程式碼來自於 Dask + Numba for Efficient In-Memory Model Scoring。

# 測試矩陣相乘的效能
import numpy as np
import time
from numba import njit, guvectorize, prange

n = 250000
x = np.random.poisson(lam=5, size=n)
y, z = np.random.normal(size=(n, 2)).T
overlay = False
n_runs = 100
res = np.zeros((n, 15))


# 原始Python版本
def python_func(x, y, z, overlay=False):
    out = np.zeros((x.shape[0], 15))
    adj = 1.5 if overlay else 1.0
    for t in range(15):
        out[:, t] = t * x**2 + y - 2 * z - 2 * t
    return adj * out


# @njit 優化版本
@njit
def jitted_func(x, y, z, overlay=False):
    out = np.zeros((x.shape[0], 15))
    adj = 1.5 if overlay else 1.0
    for t in range(15):
        out[:, t] = t * x**2 + y - 2 * z - 2 * t
    return adj * out


# @njit + signature 優化版本
@njit("float64[:,:](int64[:], float64[:], float64[:], boolean)")
def jitted_func_with_signature(x, y, z, overlay=False):
    out = np.zeros((x.shape[0], 15))
    adj = 1.5 if overlay else 1.0
    for t in range(15):
        out[:, t] = t * x**2 + y - 2 * z - 2 * t
    return adj * out


# @guvectorize 優化版本
@guvectorize(
    "i8, f8, f8, b1, f8[:], f8[:]",
    "(), (), (), (), (specifySameDimension) -> (specifySameDimension)",
)
def fast_predict_over_time(x, y, z, overlay, _, out):
    adj = 1.5 if overlay else 1.0
    for t in range(len(out)):
        out[t] = adj * (t * x**2 + y - 2 * z - 2 * t)


# 初始化編譯
res_python = python_func(x, y, z, overlay)
res_jitted = jitted_func(x, y, z, overlay)
res_jitted_signature = jitted_func_with_signature(x, y, z, overlay)
res_fast_pred = fast_predict_over_time(x, y, z, overlay, res)

# 1. 測試原始Python版本
start_time = time.time()
for _ in range(n_runs):
    _ = python_func(x, y, z, overlay)
end_time = time.time()
print(f"Time: {(end_time - start_time) / n_runs:.6f} seconds, pure Python")

# 2. 測試 @njit 優化版本
start_time = time.time()
for _ in range(n_runs):
    _ = jitted_func(x, y, z, overlay)
end_time = time.time()
print(f"Time: {(end_time - start_time) / n_runs:.6f} seconds, pure @njit")

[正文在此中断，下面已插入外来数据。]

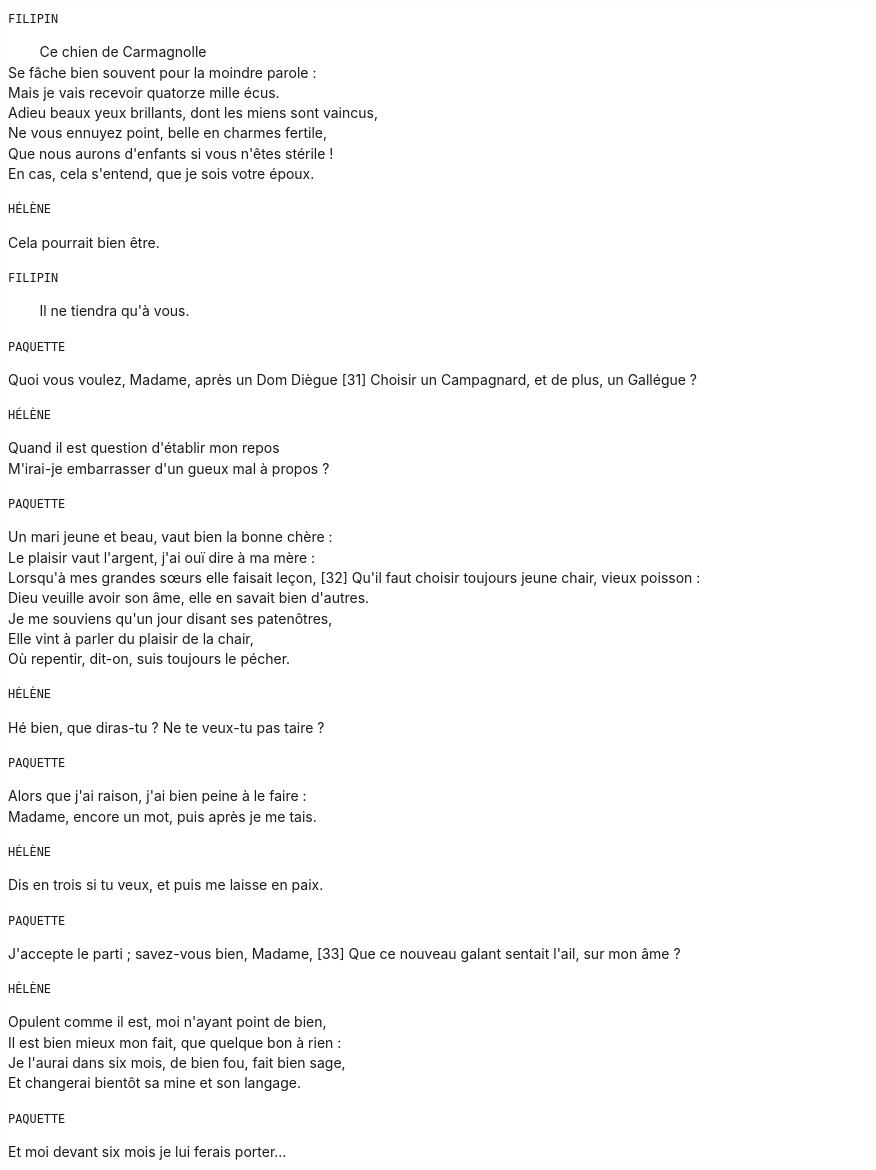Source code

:     FILIPIN
        Ce chien de Carmagnolle  
Se fâche bien souvent pour la moindre parole :  
Mais je vais recevoir quatorze mille écus.  
Adieu beaux yeux brillants, dont les miens sont vaincus,  
Ne vous ennuyez point, belle en charmes fertile,  
Que nous aurons d'enfants si vous n'êtes stérile !  
En cas, cela s'entend, que je sois votre époux.  

    HÉLÈNE
Cela pourrait bien être.  

    FILIPIN
        Il ne tiendra qu'à vous.  

    PAQUETTE
Quoi vous voulez, Madame, après un Dom Diègue   [31]
Choisir un Campagnard, et de plus, un Gallégue ?  

    HÉLÈNE
Quand il est question d'établir mon repos  
M'irai-je embarrasser d'un gueux mal à propos ?  

    PAQUETTE
Un mari jeune et beau, vaut bien la bonne chère :  
Le plaisir vaut l'argent, j'ai ouï dire à ma mère :  
Lorsqu'à mes grandes sœurs elle faisait leçon,   [32]
Qu'il faut choisir toujours jeune chair, vieux poisson :  
Dieu veuille avoir son âme, elle en savait bien d'autres.  
Je me souviens qu'un jour disant ses patenôtres,  
Elle vint à parler du plaisir de la chair,  
Où repentir, dit-on, suis toujours le pécher.  

    HÉLÈNE
Hé bien, que diras-tu ? Ne te veux-tu pas taire ?  

    PAQUETTE
Alors que j'ai raison, j'ai bien peine à le faire :  
Madame, encore un mot, puis après je me tais.  

    HÉLÈNE
Dis en trois si tu veux, et puis me laisse en paix.  

    PAQUETTE
J'accepte le parti ; savez-vous bien, Madame,   [33]
Que ce nouveau galant sentait l'ail, sur mon âme ?  

    HÉLÈNE
Opulent comme il est, moi n'ayant point de bien,  
Il est bien mieux mon fait, que quelque bon à rien :  
Je l'aurai dans six mois, de bien fou, fait bien sage,  
Et changerai bientôt sa mine et son langage.  

    PAQUETTE
Et moi devant six mois je lui ferais porter...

# 3. 測試 @njit + signature 優化版本
start_time = time.time()
for _ in range(n_runs):
    _ = jitted_func_with_signature(x, y, z, overlay)
end_time = time.time()
print(f"Time: {(end_time - start_time) / n_runs:.6f} seconds, @njit with signature")

# 4. 測試 @guvectorize 優化版本
start_time = time.time()
for _ in range(n_runs):
    _ = fast_predict_over_time(x, y, z, overlay, res)
end_time = time.time()
print(f"Time: {(end_time - start_time) / n_runs:.6f} seconds, @guvectorize")

print("Are the results the same?", np.allclose(res_python, res_fast_pred))
print("Are the results the same?", np.allclose(res_python, res_jitted_signature))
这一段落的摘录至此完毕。